In [None]:
from collections import Counter
from collections import OrderedDict

import altair as alt
import pandas as pd
import spacy
from asciitree import LeftAligned
from asciitree import drawing
from nltk.metrics.agreement import AnnotationTask
from nltk.metrics.distance import jaccard_distance
from sqlalchemy.orm import Session
from sqlalchemy.orm import joinedload
from tqdm import tqdm

import src
import src.db.models.doccano as m
from src.coding.labels import LABELS
from src.db.connect import make_engine
from src.db.sample import Sample

In [None]:
# setup
engine = make_engine("DOCCANO")

session = Session(engine)

pd.set_option("display.max_colwidth", 512)
pd.set_option("display.max_rows", 512)

project = "PBert AnnoTask 5"

In [None]:
# prepare sentence tokenizer

nlp = spacy.load("de_core_news_md")
_ = nlp.disable_pipes(["tagger", "morphologizer", "lemmatizer", "attribute_ruler", "ner"])

# 1. Coding scheme / Intro

## Overarching Goal

We are trying to build a classifier that predicts if a sentence contains any populism --- and if so, is it left or right-wing populism?

## Data

We use protocols of parliamentary debates of the German Bundestag

### Sparse Data

Populism is not very frequent in our data. 
To circumvent coding almost purely negative samples, we use **existing dictionary approaches to classify sentences** and draw stratified samples.
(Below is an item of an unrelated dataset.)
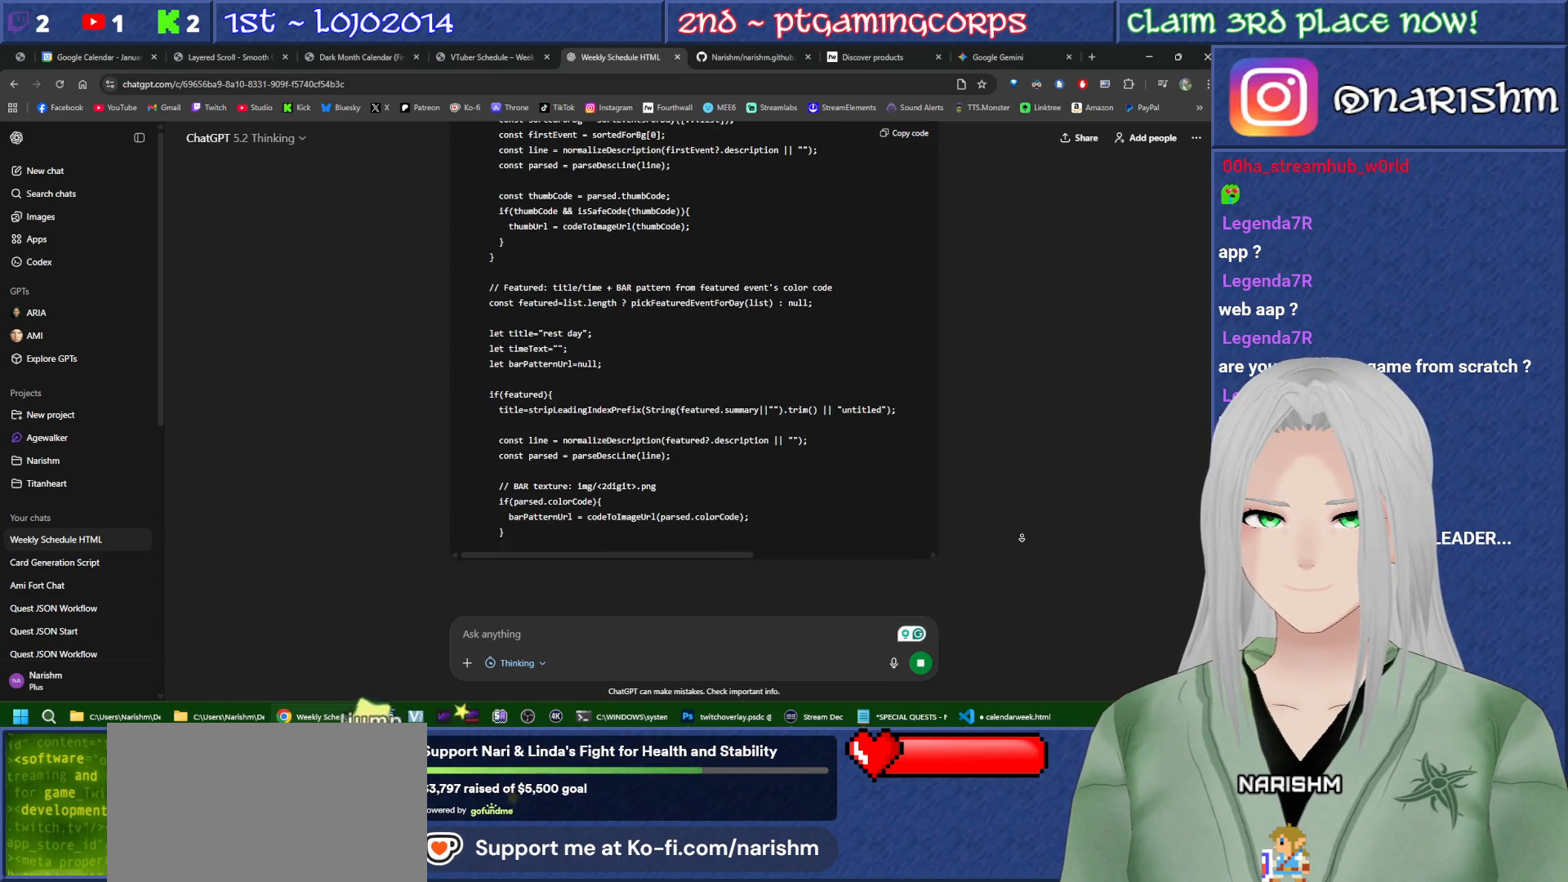
{"dt_ms": 500, "buttons": [], "events": [[117, "R2", "up"]]}
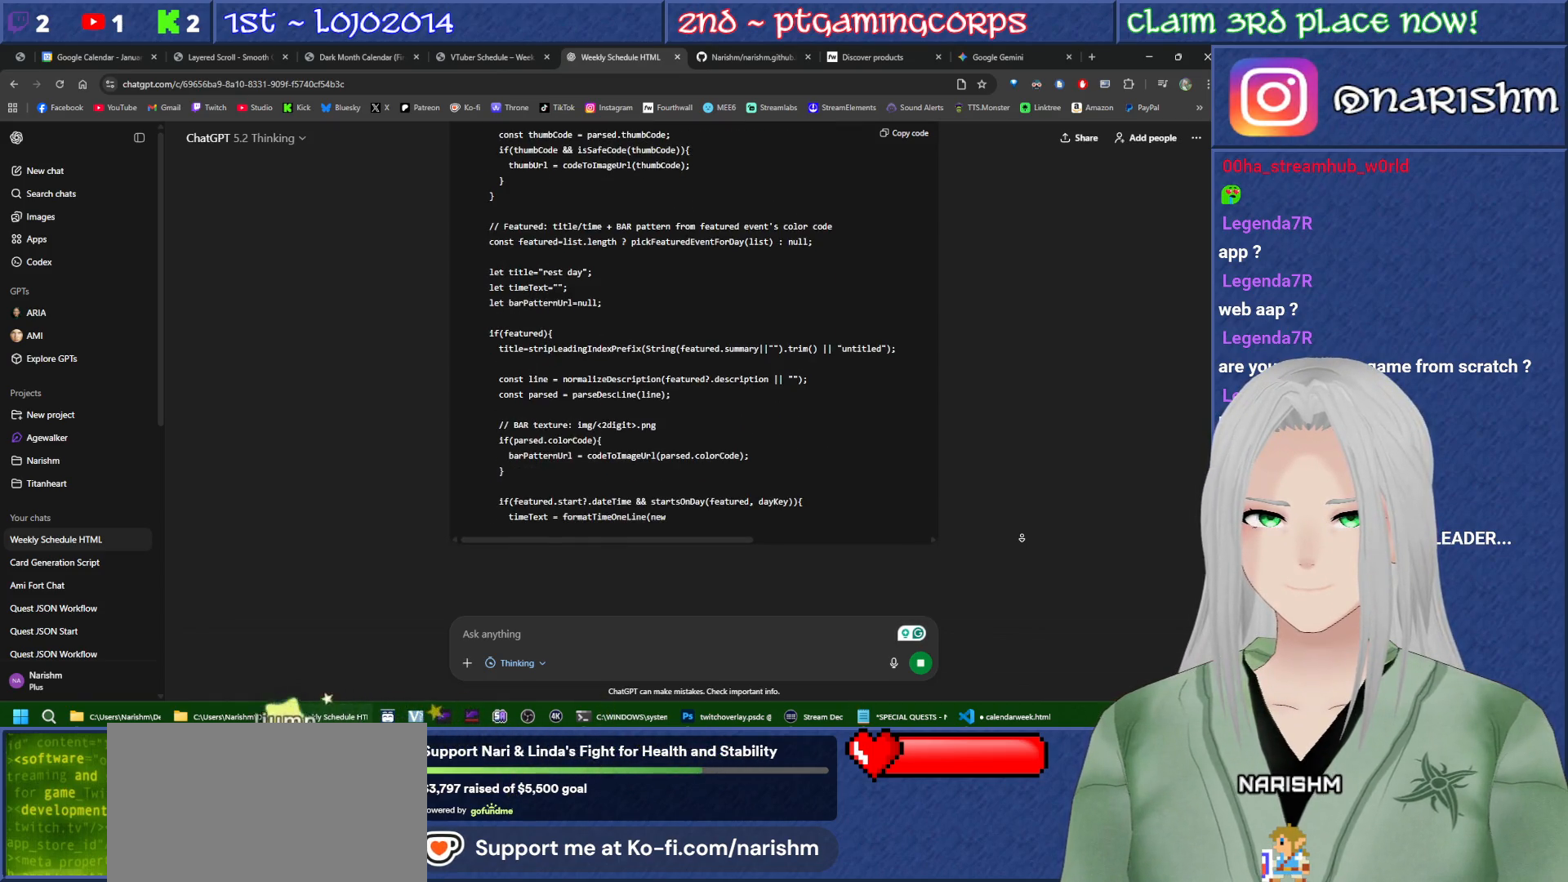
{"dt_ms": 500, "buttons": ["L1"], "events": [[317, "L1", "down"]]}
## Problem 1: Level of coding

- We currently have a heavily nested coding schema based on theoretical considerations (apologies for the German/English mix...)
- **Question: What level is helpful for coding?**
- **Question: What level is helpful to build the classifier?**
  - Should these two align?


In [None]:
tr = LeftAligned(
    draw=drawing.BoxStyle(gfx=drawing.BOX_HEAVY, horiz_len=10, indent=1),
)

data = {"labels": OrderedDict()}
order = ["neutral", "rechts", "links"]
items = [(l, d) for o in order for (l, d) in [k for k in LABELS.items() if k[1]["lr"] == o]]

for label, d in items:
    data["labels"][d["lr"]] = OrderedDict()

for label, d in items:
    if not data["labels"][d["lr"]].get(d["dim"]):
        data["labels"][d["lr"]][d["dim"]] = OrderedDict()
    data["labels"][d["lr"]].get(d["dim"], {})[label] = {}

print(tr(data))

labels
 ┣━━━━━━━━━━ neutral
 ┃           ┣━━━━━━━━━━ anti-elite
 ┃           ┃           ┣━━━━━━━━━━ Eliten sind korrumpiert
 ┃           ┃           ┣━━━━━━━━━━ Eliten sind schuld
 ┃           ┃           ┗━━━━━━━━━━ Eliten repräsentieren nicht das Volk
 ┃           ┣━━━━━━━━━━ people-centrism
 ┃           ┃           ┣━━━━━━━━━━ Sprecher repräsentiert Volk
 ┃           ┃           ┣━━━━━━━━━━ Volk ist tugendhaft
 ┃           ┃           ┣━━━━━━━━━━ Volk als homogene Masse
 ┃           ┃           ┗━━━━━━━━━━ Volk als Verursacher einer positiven Entwicklung
 ┃           ┗━━━━━━━━━━ volkssouveränität
 ┃                       ┣━━━━━━━━━━ Weniger Macht für Eliten
 ┃                       ┗━━━━━━━━━━ Mehr Macht für Volk
 ┣━━━━━━━━━━ rechts
 ┃           ┣━━━━━━━━━━ nativismus
 ┃           ┃           ┣━━━━━━━━━━ Exklusion von Randgruppen
 ┃           ┃           ┣━━━━━━━━━━ Nicht-Einheimische sind korrumpiert / schuld
 ┃           ┃           ┗━━━━━━━━━━ Einheimisches Volk ist tugendhaft /

## Problem 2: Context is needed

- Coder's suggested that a single sentence is often not enough to decide on a label (especially when it is unclear what some elments of the sentence refer to)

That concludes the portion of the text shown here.